How to delete all but certain values from many JSON files?

I've used youtube-dl to download all my videos from Youtube. With these, are created a JSON file for each video file. inside these JSON files is a LOT of junk. but there are 3 items/values/categories(?) that i want to keep, the rest can be deleted.

Those things are

{"upload_date": "value",
"fulltitle": "value",
"description": "value"}

So I either need to:

  • delete all but these 3 items & save the file, or
  • extract these 3 items to a new file & delete the old one.

How can I do this with Automator or with shell tools in Terminal?


Here is one of the ways I would do it...

The following was tested and worked for me under macOS Catalina 10.15.6.

I downloaded jq from https://stedolan.github.io/jq/download/ under the OS X section:

  • jq 1.6 binary for 64-bit

In Terminal, I ran the following commands:

cd ~/Downloads
xattr -d com.apple.quarantine jq-osx-amd64
sudo cp jq-osx-amd64 /usr/local/bin/jq
sudo chmod 0755 /usr/local/bin/jq

   Note: If /usr/local/bin does not already exist, it must first be created with e.g.: sudo mkdir -p /usr/local/bin

The aforementioned steps have now set up jq for use from the command line in Terminal, or from a Run Shell Script action in Automator, or a do shell script command using AppleScript.

Downloading a video from YouTube with youtube-dl using the --write-info-json option, I then used the example shell script code, shown below, in a Run Shell Script action in an Automator workflow as a Service/Quick Action to process the JSON file so it would only have the keys you've mentioned.

Example shell script code:

for f in "$@"; do
    [[ -f $f ]] || continue
    [[ $f =~ .*\.json$ ]] || continue
    fn="${f##*/}"
    tmpfile="$(mktemp /tmp/"${fn}.XXXXXX")" || exit 1
    /usr/local/bin/jq '{"upload_date": .upload_date, "fulltitle": .fulltitle, "description": .description}' "$f" > "$tmpfile"
    mv "$tmpfile" "$f"
done

With this setup as shown in the image further below, I select the JSON file, created by youtube-dl using the --write-info-json option, in Finder and then right-click on it selecting Cleanup youtube-dl JSON from the context menu.

It then produced a JSON file with the following example structure, while overwriting the original JSON file:

{
  "upload_date": "20080913",
  "fulltitle": "Jerry Seinfeld returns to Comedy on the Letterman show",
  "description": "Jerry Seinfeld returns to Comedy on the Letterman show"
}

Automator Service/Quick Action workflow


Notes:

  • The example JSON file was created from the output of:

    youtube-dl --write-info-json https://www.youtube.com/watch?v=8JOsxxm-RnQ
    
  • The example shell script code, as coded, can handle multiple selected JSON files in Finder at the same time.

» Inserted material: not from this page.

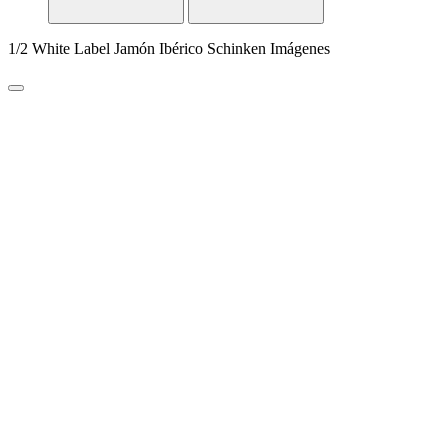
1/2 White Label Jamón Ibérico Schinken Imágenes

  • While the example shell script code does contain some error handling, nonetheless it does not backup the original JSON file(s) before overwriting. Additional code is required to be added if that is something you need/want.

  • The example shell script code, as coded, does not contain any error handling in regards to the jq command used and is only meant to be used on JSON files created by youtube-dl using the --write-info-json option with the assumption that the target keys always exist under the circumstances. Otherwise, additional error handling may be required.

  • The format of the JSON files created by youtube-dl using the --write-info-json option are flat formatted, meaning it is written all on one line. The output of the jq command, as written, produces multi-line output. If you desire flat formatted output, you can use the -c option, e.g.,: jq -c ...

  • The example shell script code can be used in a standard shell script, made executable, and run from the command line in Terminal.

  • The error handling can be removed from the example shell script code and formatted so it can also be use as a one-liner after changing directory the where the JSON files are located. e.g.:

    for f in *.json; do jq '{"upload_date": .upload_date, "fulltitle": .fulltitle, "description": .description }' "$f" > "tmp"; mv tmp "$f"; done
    

       Note: This overwrites the original file without a backup.

  • NOTE: JSON files are not just ordinary plain text files per se, they are specially formatted, and one should not parse them with utilities such as sed, awk, etc., and instead use a utility expressly designed to work with JavaScript Object Notation (JSON) files! jq is a utility designed to work with JSON files.